_WHAT IS NEEDED_
Tally the lines in the rows below: how many contain the string "تيماء"? Reply with the number alone.

_RECORDS SUPPLIED_
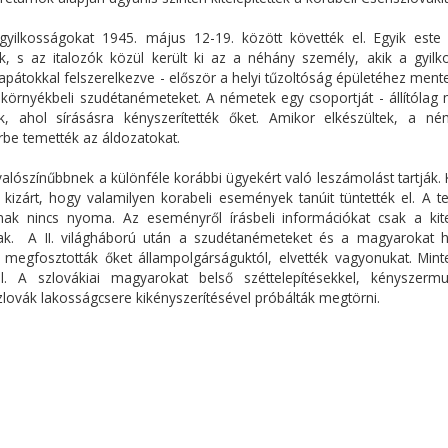
yilkosságokat 1945. május 12-19. között követték el. Egyik este 
 s az italozók közül került ki az a néhány személy, akik a gyilk
 lapátokkal felszerelkezve - először a helyi tűzoltóság épületéhez ment
és környékbeli szudétanémeteket. A németek egy csoportját - állítólag
k, ahol sírásásra kényszerítették őket. Amikor elkészültek, a né
örbe temették az áldozatokat.
valószínűbbnek a különféle korábbi ügyekért való leszámolást tartják.
izárt, hogy valamilyen korabeli események tanúit tüntették el. A te
ának nincs nyoma. Az eseményről írásbeli információkat csak a kitel
ak. A II. világháború után a szudétanémeteket és a magyarokat 
 megfosztották őket állampolgárságuktól, elvették vagyonukat. Mint
ól. A szlovákiai magyarokat belső széttelepítésekkel, kényszermu
lovák lakosságcsere kikényszerítésével próbálták megtörni.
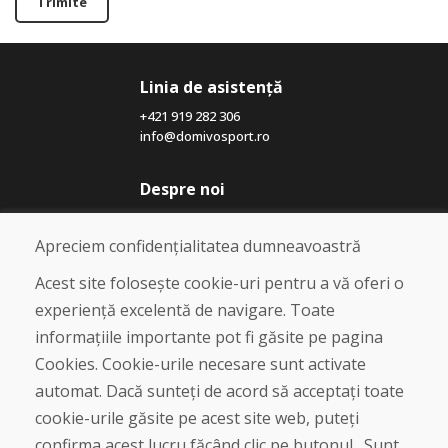
Trimite
Linia de asistență
+421 919 282 306
info@domivosport.ro
Despre noi
Blog
Despre noi
Apreciem confidențialitatea dumneavoastră
Magazin
Contact
Acest site folosește cookie-uri pentru a vă oferi o
experiență excelentă de navigare. Toate
Cumpărare
informațiile importante pot fi găsite pe pagina
Magazin online
Cookies. Cookie-urile necesare sunt activate
Termeni și condiții de afaceri
automat. Dacă sunteți de acord să acceptați toate
Livrare și plată
cookie-urile găsite pe acest site web, puteți
Plângere
Retur și schimb de mărfuri
confirma acest lucru făcând clic pe butonul „Sunt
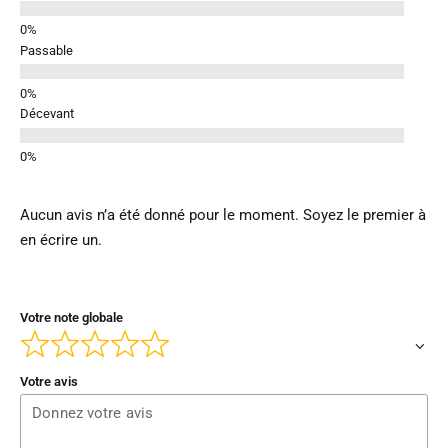
Passable
Décevant
Aucun avis n’a été donné pour le moment. Soyez le premier à
en écrire un.
Votre note globale
Votre avis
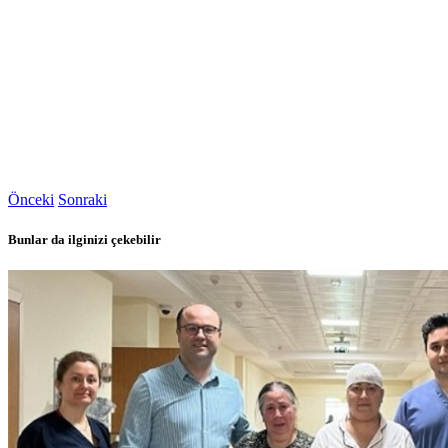
Önceki
Sonraki
Bunlar da ilginizi çekebilir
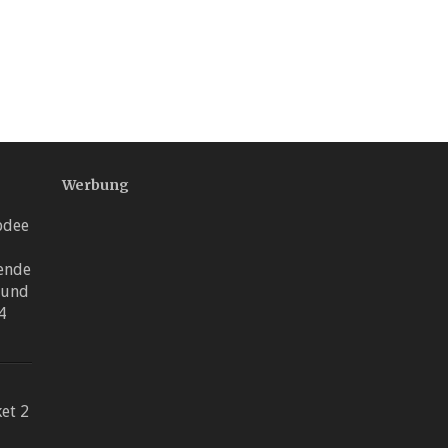
Werbung
pdee
ende
 und
4
et 2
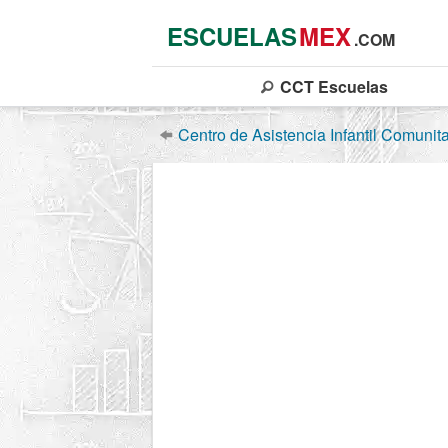
ESCUELAS
MEX
.COM
CCT
Escuelas
Centro de Asistencia Infantil Comunita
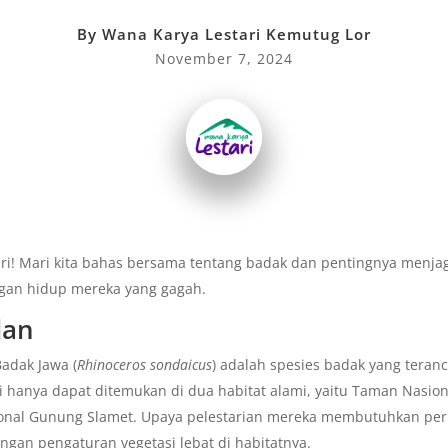
By
Wana Karya Lestari Kemutug Lor
November 7, 2024
ari! Mari kita bahas bersama tentang badak dan pentingnya menjag
gan hidup mereka yang gagah.
lan
adak Jawa (
Rhinoceros sondaicus
) adalah spesies badak yang tera
 hanya dapat ditemukan di dua habitat alami, yaitu Taman Nasion
nal Gunung Slamet. Upaya pelestarian mereka membutuhkan per
ngan pengaturan vegetasi lebat di habitatnya.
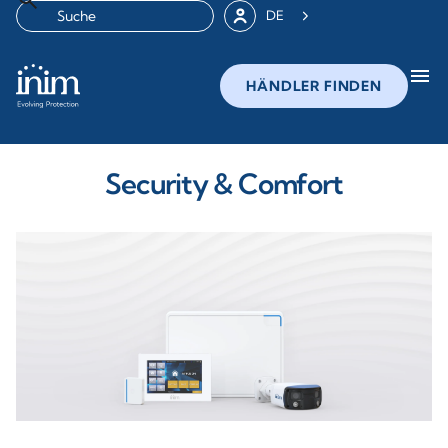
DE
menu
HÄNDLER FINDEN
Security & Comfort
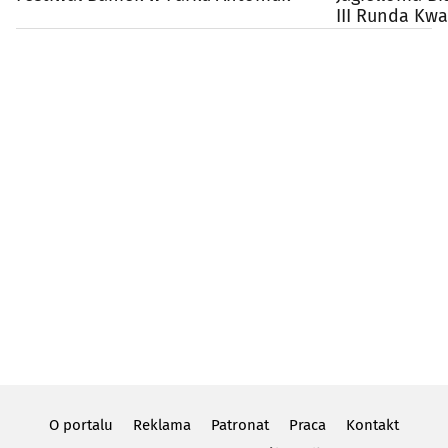
III Runda Kwal
O portalu
Reklama
Patronat
Praca
Kontakt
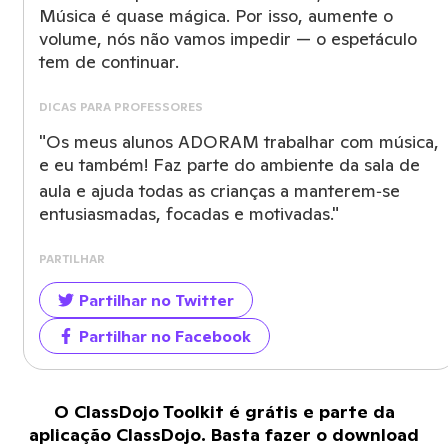
Música é quase mágica. Por isso, aumente o
volume, nós não vamos impedir — o espetáculo
tem de continuar.
DICAS PARA PROFESSORES
"Os meus alunos ADORAM trabalhar com música,
e eu também! Faz parte do ambiente da sala de
aula e ajuda todas as crianças a manterem‑se
entusiasmadas, focadas e motivadas."
PARTILHAR
Partilhar no Twitter
Partilhar no Facebook
O ClassDojo Toolkit é grátis e parte da
aplicação ClassDojo. Basta fazer o download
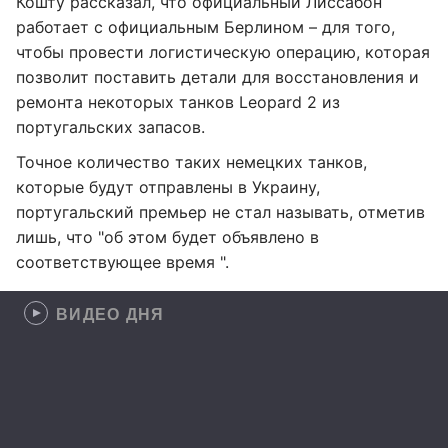
Кошту рассказал, что официальный Лиссабон
работает с официальным Берлином – для того,
чтобы провести логистическую операцию, которая
позволит поставить детали для восстановления и
ремонта некоторых танков Leopard 2 из
португальских запасов.
Точное количество таких немецких танков,
которые будут отправлены в Украину,
португальский премьер не стал называть, отметив
лишь, что "об этом будет объявлено в
соответствующее время ".
ВИДЕО ДНЯ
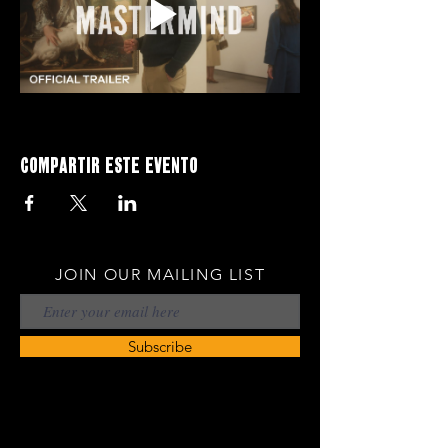
Compartir este evento
JOIN OUR MAILING LIST
Subscribe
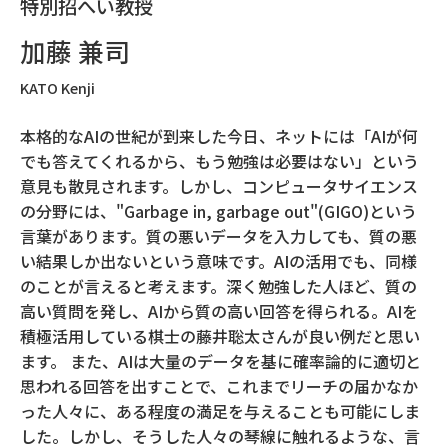
特別招へい教授
加藤 兼司
KATO Kenji
本格的なAIの世紀が到来した今日、ネットには「AIが何
でも答えてくれるから、もう勉強は必要はない」という
意見も散見されます。しかし、コンピュータサイエンス
の分野には、"Garbage in, garbage out"(GIGO)という
言葉があります。質の悪いデータを入力しても、質の悪
い結果しか出ないという意味です。AIの活用でも、同様
のことが言えると考えます。深く勉強した人ほど、質の
高い質問を発し、AIから質の高い回答を得られる。AIを
積極活用している棋士の藤井聡太さんが良い例だと思い
ます。 また、AIは大量のデータを基に確率論的に適切と
思われる回答を出すことで、これまでリーチの届かなか
った人々に、ある程度の満足を与えることも可能にしま
した。しかし、そうした人々の琴線に触れるような、言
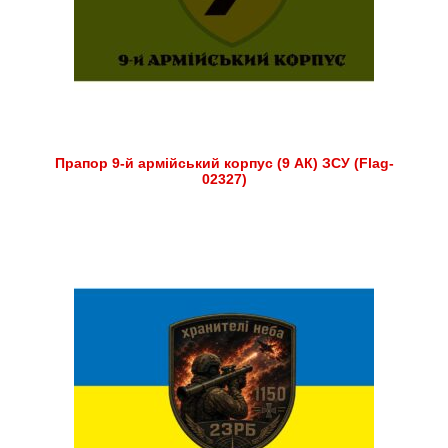
Прапор 9-й армійський корпус (9 АК) ЗСУ (Flag-
02327)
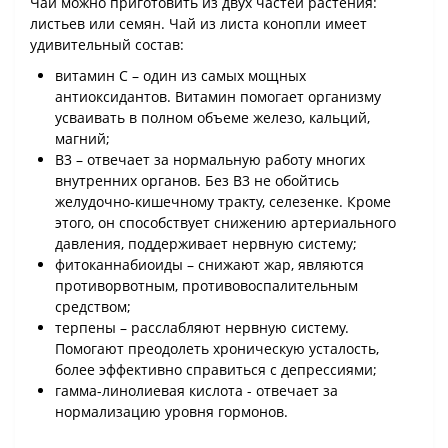
Чай можно приготовить из двух частей растения:
листьев или семян. Чай из листа конопли имеет
удивительный состав:
витамин C – один из самых мощных
антиоксидантов. Витамин помогает организму
усваивать в полном объеме железо, кальций,
магний;
B3 – отвечает за нормальную работу многих
внутренних органов. Без B3 не обойтись
желудочно-кишечному тракту, селезенке. Кроме
этого, он способствует снижению артериального
давления, поддерживает нервную систему;
фитоканнабиоиды – снижают жар, являются
противорвотным, противовоспалительным
средством;
терпены – расслабляют нервную систему.
Помогают преодолеть хроническую усталость,
более эффективно справиться с депрессиями;
гамма-линолиевая кислота - отвечает за
нормализацию уровня гормонов.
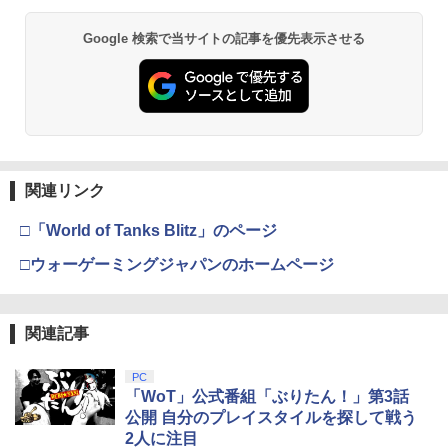
Google 検索で当サイトの記事を優先表示させる
関連リンク
□「World of Tanks Blitz」のページ
□ウォーゲーミングジャパンのホームページ
関連記事
PC
「WoT」公式番組「ぶりたん！」第3話
公開 自分のプレイスタイルを探して戦う
2人に注目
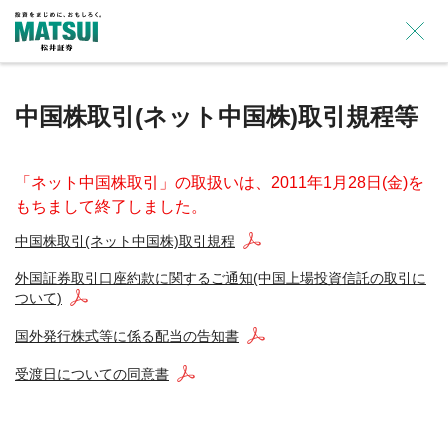
×
中国株取引(ネット中国株)取引規程等
「ネット中国株取引」の取扱いは、2011年1月28日(金)を
もちまして終了しました。
中国株取引(ネット中国株)取引規程
外国証券取引口座約款に関するご通知(中国上場投資信託の取引に
ついて)
国外発行株式等に係る配当の告知書
受渡日についての同意書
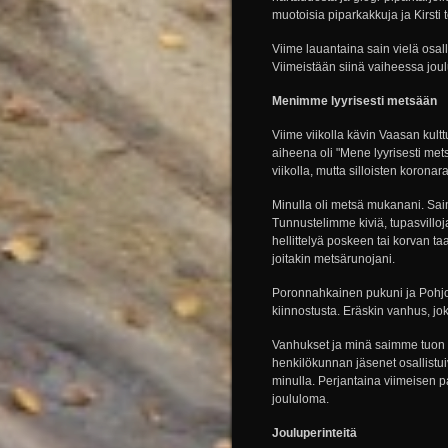
muotoisia piparkakkuja ja Kirsti 
Viime lauantaina sain vielä osal
Viimeistään siinä vaiheessa joul
Menimme lyyrisesti metsään
Viime viikolla kävin Vaasan kult
aiheena oli "Mene lyyrisesti met
viikolla, mutta silloisten korona
Minulla oli metsä mukanani. Sai
Tunnustelimme kiviä, tupasvilloja
hellittelyä poskeen tai korvan ta
joitakin metsärunojani.
Poronnahkainen pukuni ja Pohjoi
kiinnostusta. Eräskin vanhus, jok
Vanhukset ja minä saimme tuon tuo
henkilökunnan jäsenet osallistuiv
minulla. Perjantaina viimeisen pa
joululoma.
Jouluperinteitä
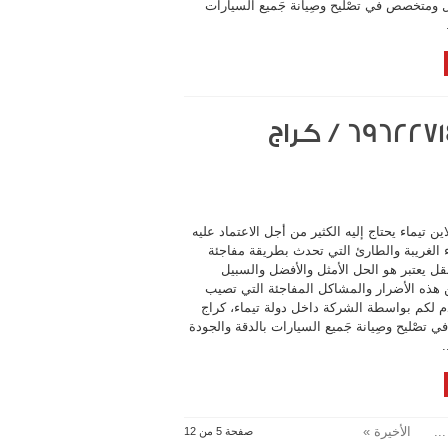
ل ومتخصص في تصْليح وصِيانة جَميع السيارات
كراج متنقل اون لاين تيماء / 69622714‬ / كراج
ين تيماء يحتاج إليه الكثير من أجل الاعتماد عليه
 الغريبة والطارئ التي تحدث بطريقة مفاجئة
قل يعتبر هو الحل الأمثل والأفضل والسبيل
 هذه الأضرار والمشاكل المفاجئة التي تصيب
دم لكم بواسطة الشركة داخل دولة تيماء، كراج
تصْليح وصِيانة جَميع السيارات بالدقة والجودة
.
...
الأخيرة »
صفحة 5 من 12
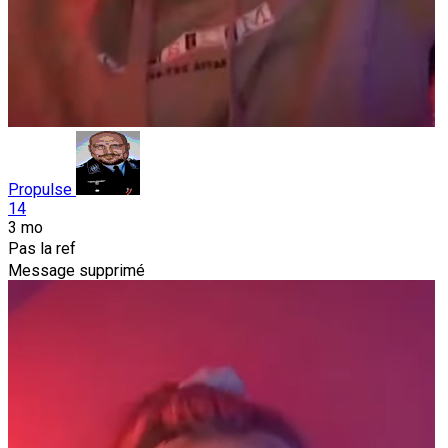
Propulse
14
3 mo
Pas la ref
Message supprimé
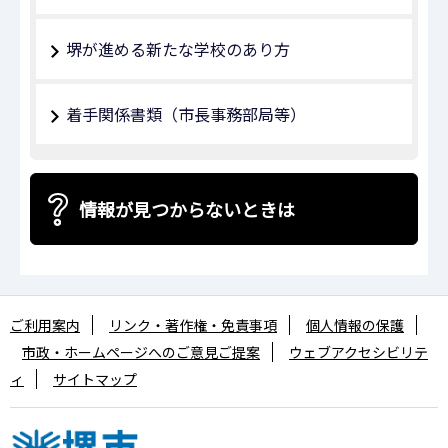
堺が進める新たな学校のあり方
着手関係書類（市長事務部局等）
情報が見つからないときは
ご利用案内
リンク・著作権・免責事項
個人情報の保護
市政・ホームページへのご意見ご提案
ウェブアクセシビリテ
ィ
サイトマップ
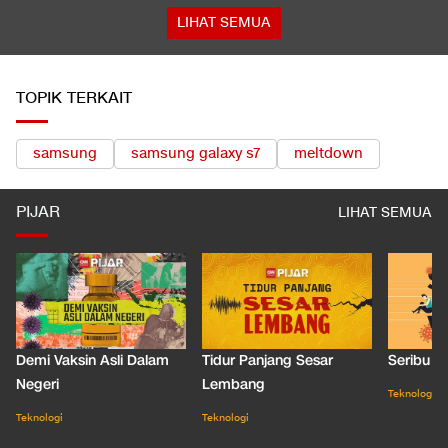
LIHAT SEMUA
TOPIK TERKAIT
samsung
samsung galaxy s7
meltdown
PIJAR
LIHAT SEMUA
Demi Vaksin Asli Dalam
Tidur Panjang Sesar
Seribu J
Negeri
Lembang
Teknologi
Teknologi
Teknologi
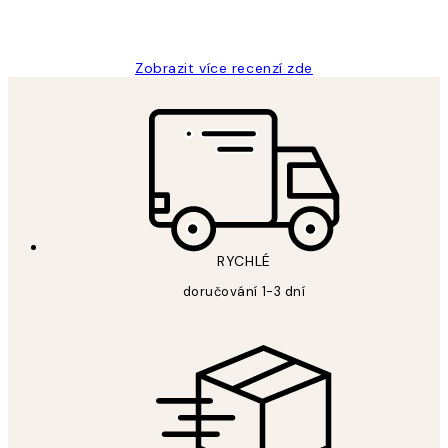
3 dub
Lucia D
Zobrazit více recenzí zde
RYCHLÉ
doručování 1-3 dní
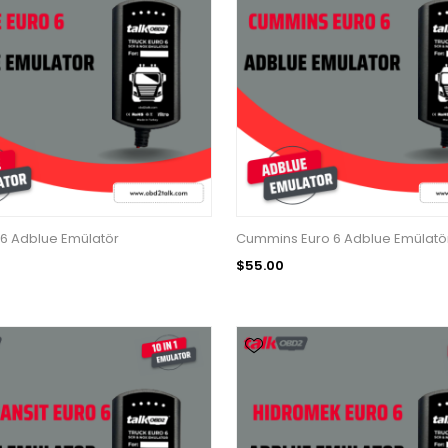
6 Adblue Emülatör
Cummins Euro 6 Adblue Emülatö
$55.00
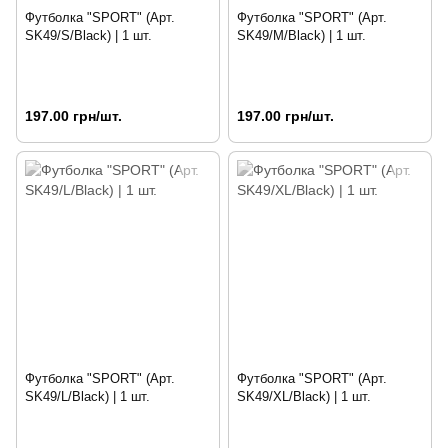
Футболка "SPORT" (Арт.
Футболка "SPORT" (Арт.
SK49/S/Black) | 1 шт.
SK49/M/Black) | 1 шт.
197.00 грн/шт.
197.00 грн/шт.
Футболка "SPORT" (Арт.
Футболка "SPORT" (Арт.
SK49/L/Black) | 1 шт.
SK49/XL/Black) | 1 шт.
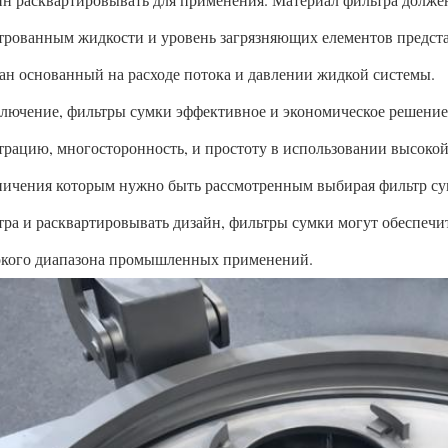
трованным жидкости и уровень загрязняющих елементов предста
ан основанный на расходе потока и давлении жидкой системы.
ключение, фильтры сумки эффективное и экономическое решени
трацию, многосторонность, и простоту в использовании высоко
ничения которым нужно быть рассмотренным выбирая фильтр су
тра и расквартировывать дизайн, фильтры сумки могут обеспеч
кого диапазона промышленных применений.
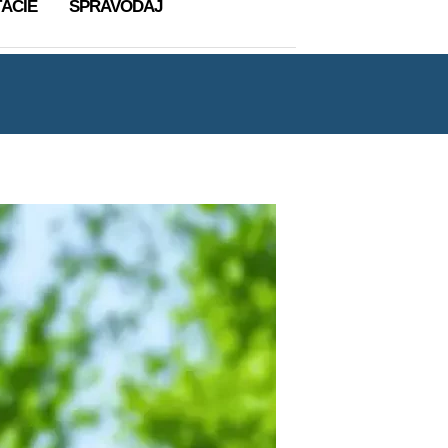
ÁCIE
SPRAVODAJ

_SOLUTION TO THIS PROBLEM_
3